(Data section)

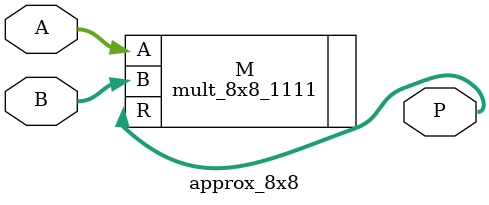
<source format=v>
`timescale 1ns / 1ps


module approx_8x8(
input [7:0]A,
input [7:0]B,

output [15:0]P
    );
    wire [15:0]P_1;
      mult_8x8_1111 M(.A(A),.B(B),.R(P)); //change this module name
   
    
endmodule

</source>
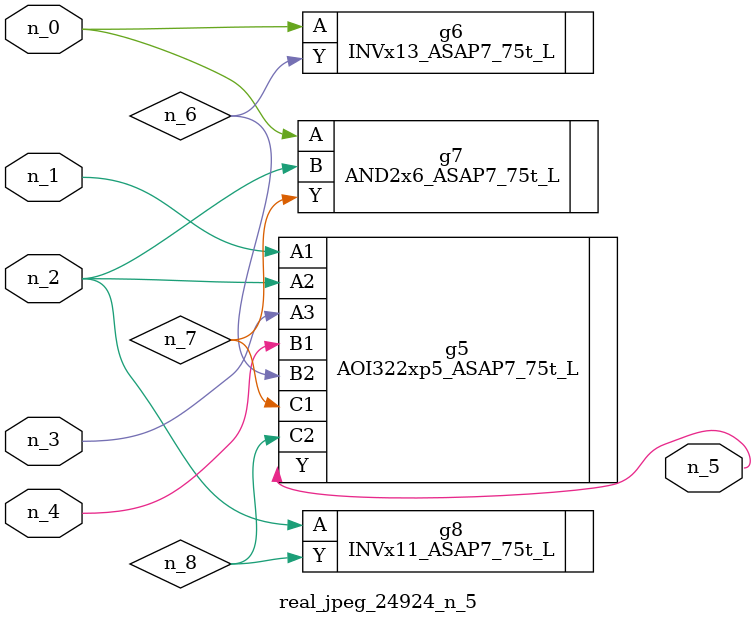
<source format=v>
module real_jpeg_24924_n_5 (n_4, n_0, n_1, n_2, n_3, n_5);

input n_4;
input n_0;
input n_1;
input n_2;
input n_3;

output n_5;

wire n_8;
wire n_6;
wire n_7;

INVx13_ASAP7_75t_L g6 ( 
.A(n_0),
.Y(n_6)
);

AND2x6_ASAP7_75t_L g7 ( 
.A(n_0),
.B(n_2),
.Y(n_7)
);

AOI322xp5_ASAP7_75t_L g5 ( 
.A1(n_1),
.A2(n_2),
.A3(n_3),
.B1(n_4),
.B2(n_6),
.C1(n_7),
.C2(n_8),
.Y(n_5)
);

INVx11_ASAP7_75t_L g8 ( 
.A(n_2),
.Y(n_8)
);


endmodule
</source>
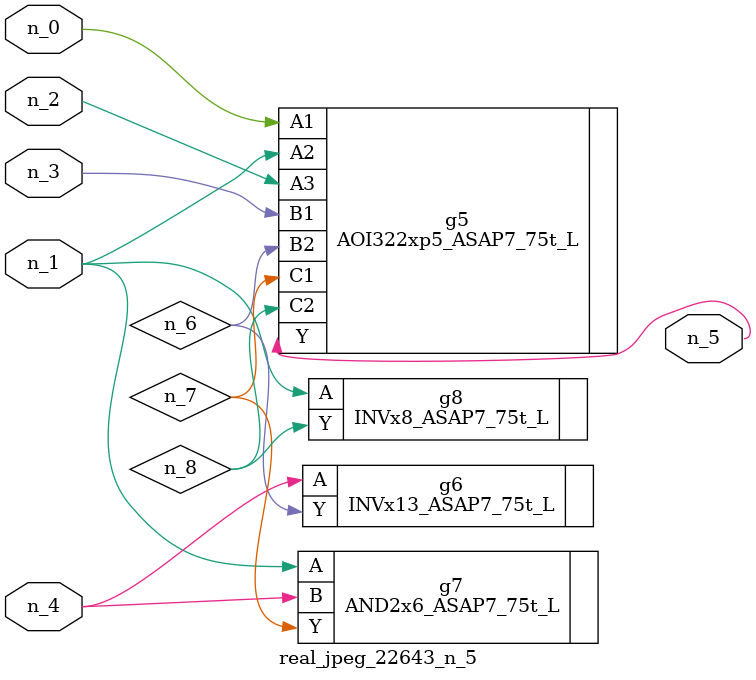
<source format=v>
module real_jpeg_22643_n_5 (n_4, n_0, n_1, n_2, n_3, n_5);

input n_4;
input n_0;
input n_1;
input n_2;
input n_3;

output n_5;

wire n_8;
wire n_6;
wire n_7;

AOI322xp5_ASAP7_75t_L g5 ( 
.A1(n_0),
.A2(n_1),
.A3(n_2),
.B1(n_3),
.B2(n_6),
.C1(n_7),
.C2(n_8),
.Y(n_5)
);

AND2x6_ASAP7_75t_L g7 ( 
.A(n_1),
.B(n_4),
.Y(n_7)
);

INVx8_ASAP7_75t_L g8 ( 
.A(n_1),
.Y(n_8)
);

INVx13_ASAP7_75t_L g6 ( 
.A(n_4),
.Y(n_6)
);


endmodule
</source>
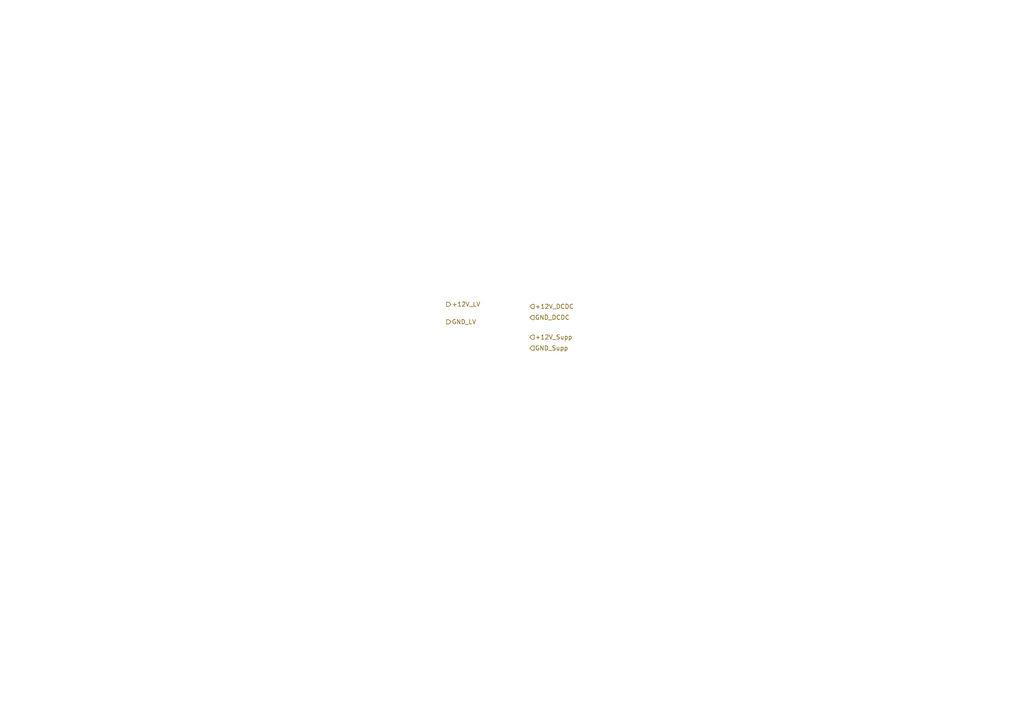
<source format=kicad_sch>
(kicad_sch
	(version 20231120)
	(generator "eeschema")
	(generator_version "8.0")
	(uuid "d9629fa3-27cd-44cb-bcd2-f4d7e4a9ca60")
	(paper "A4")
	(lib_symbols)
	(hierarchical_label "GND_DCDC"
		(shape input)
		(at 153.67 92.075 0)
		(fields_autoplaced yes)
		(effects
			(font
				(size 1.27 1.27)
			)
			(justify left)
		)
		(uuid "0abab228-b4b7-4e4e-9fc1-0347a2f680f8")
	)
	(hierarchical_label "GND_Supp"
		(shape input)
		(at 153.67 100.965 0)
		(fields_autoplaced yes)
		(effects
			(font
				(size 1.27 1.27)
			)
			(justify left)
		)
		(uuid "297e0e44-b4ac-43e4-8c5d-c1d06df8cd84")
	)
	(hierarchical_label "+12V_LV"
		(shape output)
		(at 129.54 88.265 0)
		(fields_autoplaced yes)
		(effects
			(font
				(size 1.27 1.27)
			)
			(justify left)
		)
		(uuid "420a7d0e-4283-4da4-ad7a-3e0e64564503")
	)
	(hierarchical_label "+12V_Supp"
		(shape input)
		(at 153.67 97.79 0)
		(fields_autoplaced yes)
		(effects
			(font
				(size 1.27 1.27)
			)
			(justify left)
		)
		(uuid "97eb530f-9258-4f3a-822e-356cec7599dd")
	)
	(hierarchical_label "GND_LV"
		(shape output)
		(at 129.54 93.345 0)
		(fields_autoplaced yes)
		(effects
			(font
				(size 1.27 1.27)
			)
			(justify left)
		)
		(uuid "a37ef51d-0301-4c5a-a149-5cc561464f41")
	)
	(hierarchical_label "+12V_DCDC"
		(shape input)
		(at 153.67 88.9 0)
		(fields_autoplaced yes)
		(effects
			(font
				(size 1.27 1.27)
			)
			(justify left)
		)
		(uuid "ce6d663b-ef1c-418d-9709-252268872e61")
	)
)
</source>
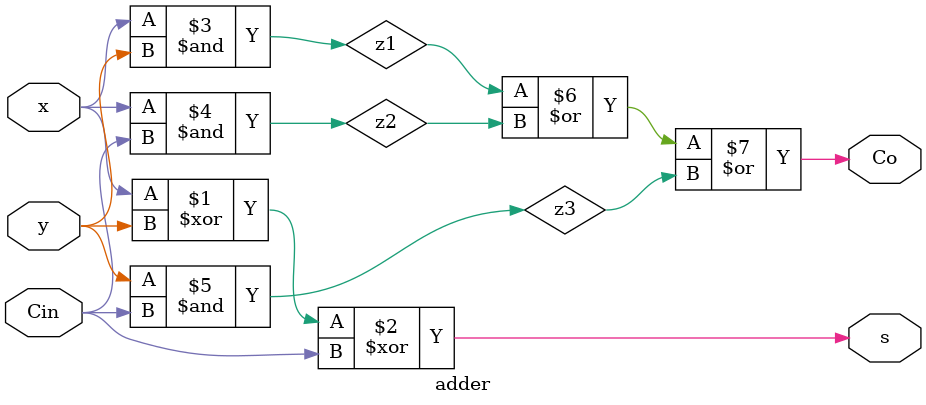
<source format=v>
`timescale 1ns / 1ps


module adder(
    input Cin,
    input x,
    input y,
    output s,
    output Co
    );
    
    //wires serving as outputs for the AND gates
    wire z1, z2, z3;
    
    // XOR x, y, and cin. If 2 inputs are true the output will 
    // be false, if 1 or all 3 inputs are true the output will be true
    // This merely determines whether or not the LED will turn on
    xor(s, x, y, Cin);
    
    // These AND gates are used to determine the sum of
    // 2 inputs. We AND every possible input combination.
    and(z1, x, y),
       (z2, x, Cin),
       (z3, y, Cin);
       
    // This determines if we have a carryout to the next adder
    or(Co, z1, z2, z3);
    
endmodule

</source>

(End Data section)

### Task requirements
From the entries above, collect every line with the string "true" in it.

### The answer
    // XOR x, y, and cin. If 2 inputs are true the output will 
    // be false, if 1 or all 3 inputs are true the output will be true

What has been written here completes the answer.